Required reading:
- High level overview of Parquet format: Required reading: https://blog.twitter.com/engineering/en_us/a/2013/dremel-made-simple-with-parquet
- Overall format of a Parquet file: https://parquet.apache.org/documentation/latest/#file-format
Entry point for decoding in the codebase is in Parquet.Reader.readWholeParquetFile. This function does the following in order:
- For each row group, reads the column chunks (via Parquet.Reader.sourceColumnChunk) & associates them with their paths. Some example paths
- "f1.list.element.list.element" would represent any value in the column { "f1": [[1, 2], [3, 4], [5]] }. By using the repetition & definition levels, we are able to represent the following possible values that belong to "f1.list.element.list.element" path:
{}
{ "f1": null }
{ "f1": [] }
{ "f1": [[1]] }
{ "f1": [[1], [3]] }
{ "f1": [[1, 2], [3, 4], [5]] }
,
- "f3.list.element" would represent any value in the column { "f3": [1, 2, 3] }. Notice that we only allow a single dimension list here. This is because in the file schema, "f3" has OPTIONAL type, "f3.list" has REPEATED and "f3.list.element" has OPTIONAL type. This schema allows for only a single level list. Following values are representable on this path with various repetition & definition levels:
{}
{ "f3": null }
{ "f3": [] }
{ "f3": [1] }
{ "f3": [3] }
{ "f3": [1, 2, 3] }
- After having all the column chunks for a given path, we can start constructing out record incrementally. Parquet.Reader.generateInstructions is responsible for generating instructions from a set of ColumnValue`s for a given path.

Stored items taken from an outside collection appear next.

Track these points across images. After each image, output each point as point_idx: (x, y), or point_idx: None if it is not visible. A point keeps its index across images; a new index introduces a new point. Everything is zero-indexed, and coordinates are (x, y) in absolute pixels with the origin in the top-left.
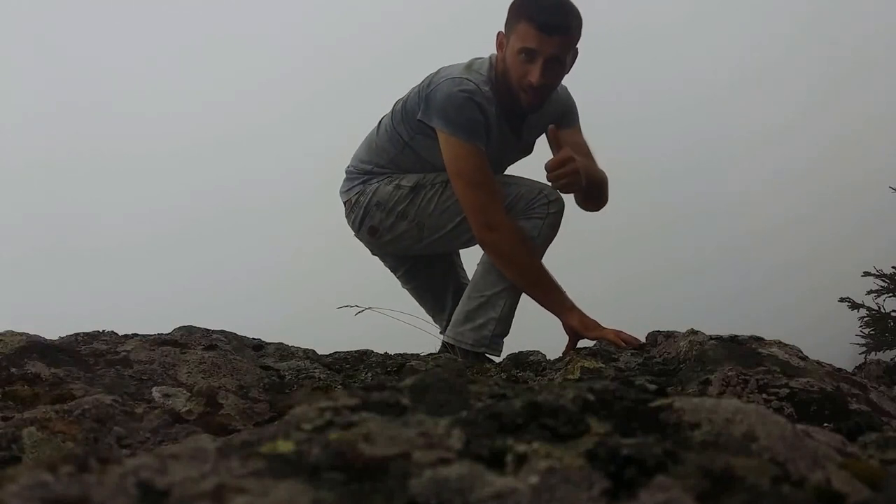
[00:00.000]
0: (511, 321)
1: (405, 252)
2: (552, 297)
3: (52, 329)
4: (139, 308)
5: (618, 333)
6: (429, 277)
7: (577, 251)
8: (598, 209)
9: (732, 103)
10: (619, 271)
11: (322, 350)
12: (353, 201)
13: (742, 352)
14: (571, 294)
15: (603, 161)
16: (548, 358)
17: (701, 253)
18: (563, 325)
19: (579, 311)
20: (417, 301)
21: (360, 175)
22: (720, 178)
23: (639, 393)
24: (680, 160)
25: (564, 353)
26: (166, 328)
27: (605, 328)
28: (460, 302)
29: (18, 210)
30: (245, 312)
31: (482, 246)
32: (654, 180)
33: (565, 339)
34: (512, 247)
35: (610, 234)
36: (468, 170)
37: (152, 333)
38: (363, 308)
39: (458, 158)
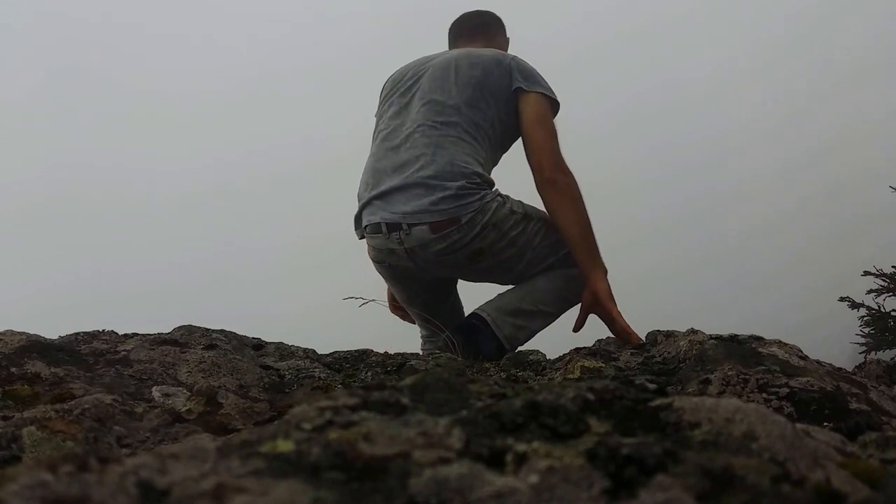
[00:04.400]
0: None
1: (490, 280)
2: (596, 252)
3: (53, 328)
4: (138, 308)
5: (628, 331)
6: (444, 305)
7: None
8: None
9: (730, 100)
10: (618, 271)
11: (322, 349)
12: (463, 220)
13: (742, 351)
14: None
15: (602, 164)
16: (548, 357)
17: (700, 252)
18: (589, 287)
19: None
20: (423, 322)
21: (477, 189)
22: (719, 177)
23: (639, 392)
24: (678, 159)
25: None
26: (166, 327)
27: (622, 316)
28: (512, 293)
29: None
30: (245, 312)
31: (554, 186)
32: (652, 181)
33: (564, 339)
34: (578, 190)
35: (609, 235)
36: (552, 123)
37: (152, 333)
38: (367, 300)
39: (548, 112)
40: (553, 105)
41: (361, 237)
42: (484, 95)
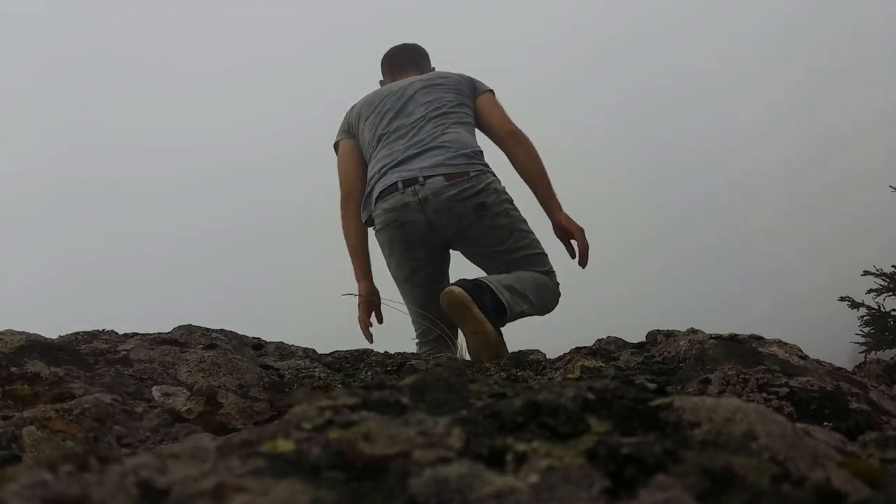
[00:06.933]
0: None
1: (481, 248)
2: (554, 193)
3: (52, 327)
4: (139, 307)
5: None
6: (441, 287)
7: None
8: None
9: (728, 99)
10: (620, 272)
11: (322, 349)
12: (472, 175)
13: (742, 351)
14: (576, 295)
15: (602, 166)
16: (547, 357)
17: (700, 253)
18: (554, 223)
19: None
20: (418, 317)
21: (481, 157)
22: (719, 177)
23: (639, 392)
24: (677, 159)
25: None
26: (166, 327)
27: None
28: (506, 275)
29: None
30: (245, 311)
31: (515, 137)
32: (651, 181)
33: (565, 339)
34: (533, 146)
35: (610, 235)
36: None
37: (152, 332)
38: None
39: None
40: None
41: (369, 223)
42: (464, 99)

Some example instructions that are generated:
- Example 1
- Path:
f1.list.element.list.element
- Set of column values to construct the column:
[ ColumnValue { _cvRepetitionLevel = 0 , _cvDefinitionLevel = 5 , _cvMaxDefinitionLevel = 5 , _cvValue = ValueInt64 1 } -- Generated instruction set: Just (fromList [IObjectField "f1",INewList,IObjectField "element",INewList,IObjectField "element",IValue (ValueInt64 1)]) , ColumnValue { _cvRepetitionLevel = 2 , _cvDefinitionLevel = 5 , _cvMaxDefinitionLevel = 5 , _cvValue = ValueInt64 2 } -- Generated instruction set: Just (fromList [IObjectField "f1",IListElement,IObjectField "element",INewListElement,IObjectField "element",IValue (ValueInt64 2)]) , ColumnValue { _cvRepetitionLevel = 1 , _cvDefinitionLevel = 5 , _cvMaxDefinitionLevel = 5 , _cvValue = ValueInt64 3 } -- Generated instruction set: Just (fromList [IObjectField "f1",INewListElement,IObjectField "element",INewList,IObjectField "element",IValue (ValueInt64 3)]) , ColumnValue { _cvRepetitionLevel = 2 , _cvDefinitionLevel = 5 , _cvMaxDefinitionLevel = 5 , _cvValue = ValueInt64 4 } -- Generated instruction set: Just (fromList [IObjectField "f1",IListElement,IObjectField "element",INewListElement,IObjectField "element",IValue (ValueInt64 4)]) , ColumnValue { _cvRepetitionLevel = 1 , _cvDefinitionLevel = 5 , _cvMaxDefinitionLevel = 5 , _cvValue = ValueInt64 5 } -- Generated instruction set: Just (fromList [IObjectField "f1",INewListElement,IObjectField "element",INewList,IObjectField "element",IValue (ValueInt64 5)]) , ColumnValue { _cvRepetitionLevel = 0 , _cvDefinitionLevel = 0 , _cvMaxDefinitionLevel = 5 , _cvValue = Null } -- Generated instruction set: Just (fromList [INullOpt]) , ColumnValue { _cvRepetitionLevel = 0 , _cvDefinitionLevel = 0 , _cvMaxDefinitionLevel = 5 , _cvValue = Null } -- Generated instruction set: Just (fromList [INullOpt]) , ColumnValue { _cvRepetitionLevel = 0 , _cvDefinitionLevel = 0 , _cvMaxDefinitionLevel = 5 , _cvValue = Null } -- Generated instruction set: Just (fromList [INullOpt]) , ColumnValue { _cvRepetitionLevel = 0 , _cvDefinitionLevel = 0 , _cvMaxDefinitionLevel = 5 , _cvValue = Null } -- Generated instruction set: Just (fromList [INullOpt]) , ColumnValue { _cvRepetitionLevel = 0 , _cvDefinitionLevel = 0 , _cvMaxDefinitionLevel = 5 , _cvValue = Null } -- Generated instruction set: Just (fromList [INullOpt]) ]
- Path:
- The rest of the work is done by Parquet.Reader.interpretInstructions, which simply reads the list of instructions & generate parquet values out of them.